Tips for improving reliability?

[patrick_2]

I'm designing aftermarket engine management for cars, a standalone ECU I want to sell for profit. I want to do as much as I can reasonably afford to improve reliability. So far a lot of the parts are derated to 20%, spec'd for operating at temps higher than required. Critical circuits have been tested on the bench for months, and some have been run in an oven to do accelerated testing though not all have gotten this yet. We have not done any vibration or cold temp testing.

I'm looking for any ideas to improve reliability, mainly regarding the pcb side of things. Anything to consider or ideas regarding design or PCB layout to improve mechanical, electrical, or thermal reliability would be appreciated!

[free_electron]

Are all your parts AEC-Q compliant ?

then next step is robustness of the design ( input conditioning and output protection ), ESD and load dump handling. lastly EMC ( but susceptibility and generation )

[CatalinaWOW]

Depending on mounting an ECU will see a fair amount of vibration and some fairly extreme thermal cycling.  Testing is the only way to really sort out vulnerabilities here, but making sure that large and/or heavy components are adequately mechanically supported and checking that modal frequencies for PWBs don't align with expected vibration input are the normal precautions.  Be cautious about tight clearances (things that might touch which translates to bang together) with slight bends.  It is usually faster to test than analyze thermal cycling problems, but looking at the CTEs of objects that are rigidly attached to each other at one or more points helps.  Things like the case and PWB, or heat sink and PWB.

[GIVEN RECORDS]
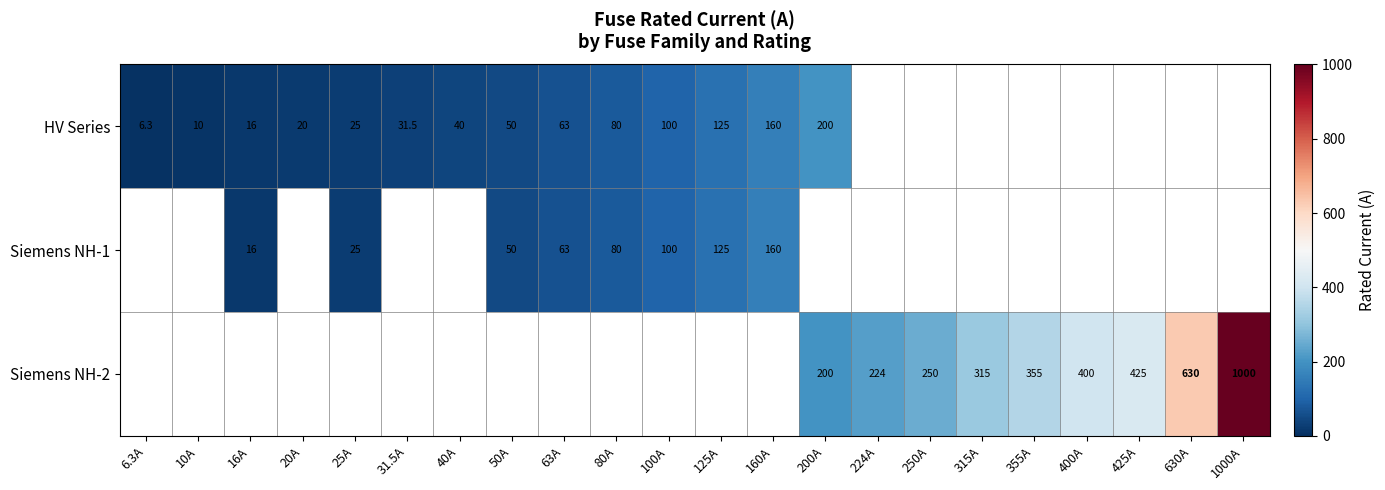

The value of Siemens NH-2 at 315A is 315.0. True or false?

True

...

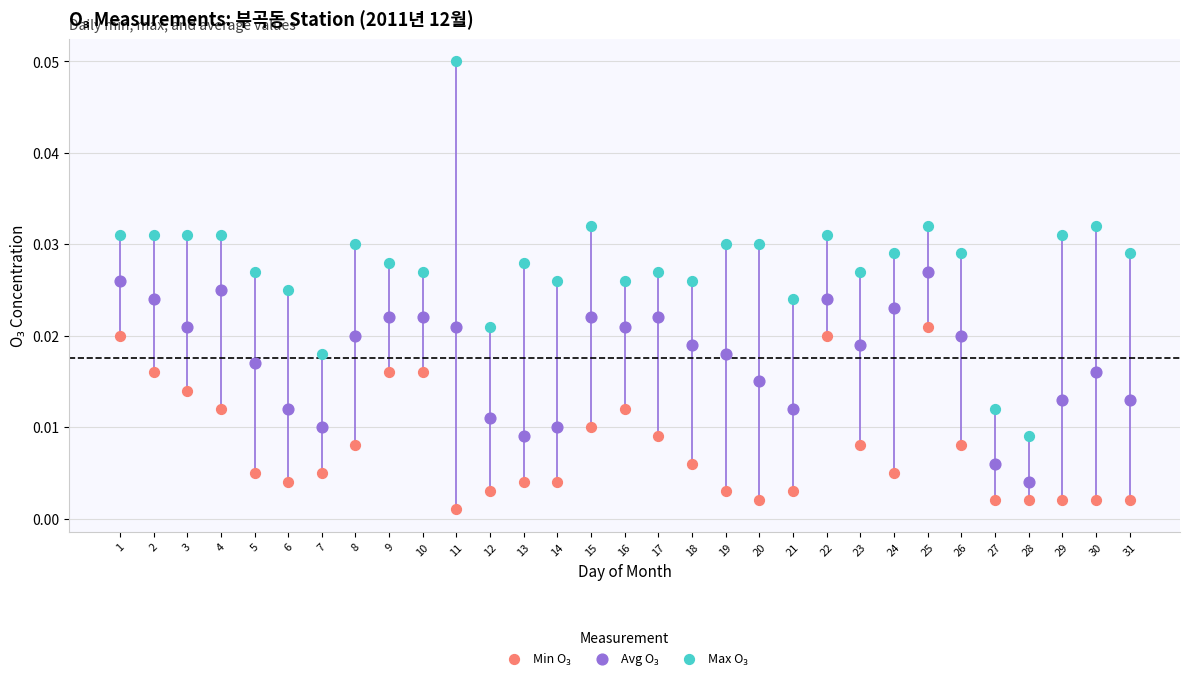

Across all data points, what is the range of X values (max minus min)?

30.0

[TASK STATEMENT] Resume the forum thread on improving ECU reliability from the point where it stops. The records have no connection to the text.

[REPLY TO THE TASK]
[T3sl4co1l]

EMC, and environmental.  Relatively large electric fields (10 V/m, various transients including ESD).  Wide temp and humidity swings.

I'd be surprised if a bare proto board can last a week in say, Seattle, or Miami?  The kind of thing you can basically only solve by: 1. sealing the board in a hermetic enclosure (or at least IP67), 2. conformal coating or 3. potting (or any combination of the above).  Actually very simple, and obviously standard procedure, for automotive, but if you don't know, you don't know.

Tim

[Gyro]

Some boards I've seen recently in high vibration humid environments have been 'shallow potted', ie. enclosed in a shallow plastic subframe within the enclosure and then potted to a depth of about 3-5mm above the PCB surface. This is sufficient to securely anchor larger items but avoid problems with allowing for things like capacitor venting and connector mating.

[Brutte]

Visit some scrapyard and buy several modern ECUs. Could be for engine or for power steering. Just focus on safety-critical. And then just follow these designs.
Mind that an ECU that is bolted in a passenger compartment has much different construction than the one that rides on an engine or on a belt driven powered steering.

[nctnico]

I'd be surprised if a bare proto board can last a week in say, Seattle, or Miami?  The kind of thing you can basically only solve by: 1. sealing the board in a hermetic enclosure (or at least IP67), 2. conformal coating or 3. potting (or any combination of the above).  Actually very simple, and obviously standard procedure, for automotive, but if you don't know, you don't know.

It entirely depends on where the circuit is mounted. My previous car from Mazda had an injection control module and an ECU. The ECU was under the feet of the front passenger seat. This was a simple FR3 board with through hole and SMT components in a metal enclosure. Just like you'd find in a TV. The injection control module was a different story. This was mounted underneath the air filter box in a place where it had some airflow from the front but it was far from the radiator. All connections where spot welded and it had a ceramic substrate with semiconductors bonded onto it. The whole thing was submerged in silicon snot too.

[patrick_2]

Are all your parts AEC-Q compliant ?

then next step is robustness of the design ( input conditioning and output protection ), ESD and load dump handling. lastly EMC ( but susceptibility and generation )

Thanks. 99.8% are AEC-Q compliant, the couple things that are not, one is redundent, other is derated and in both cases I could not source a part that hit the standard and had the specs I needed.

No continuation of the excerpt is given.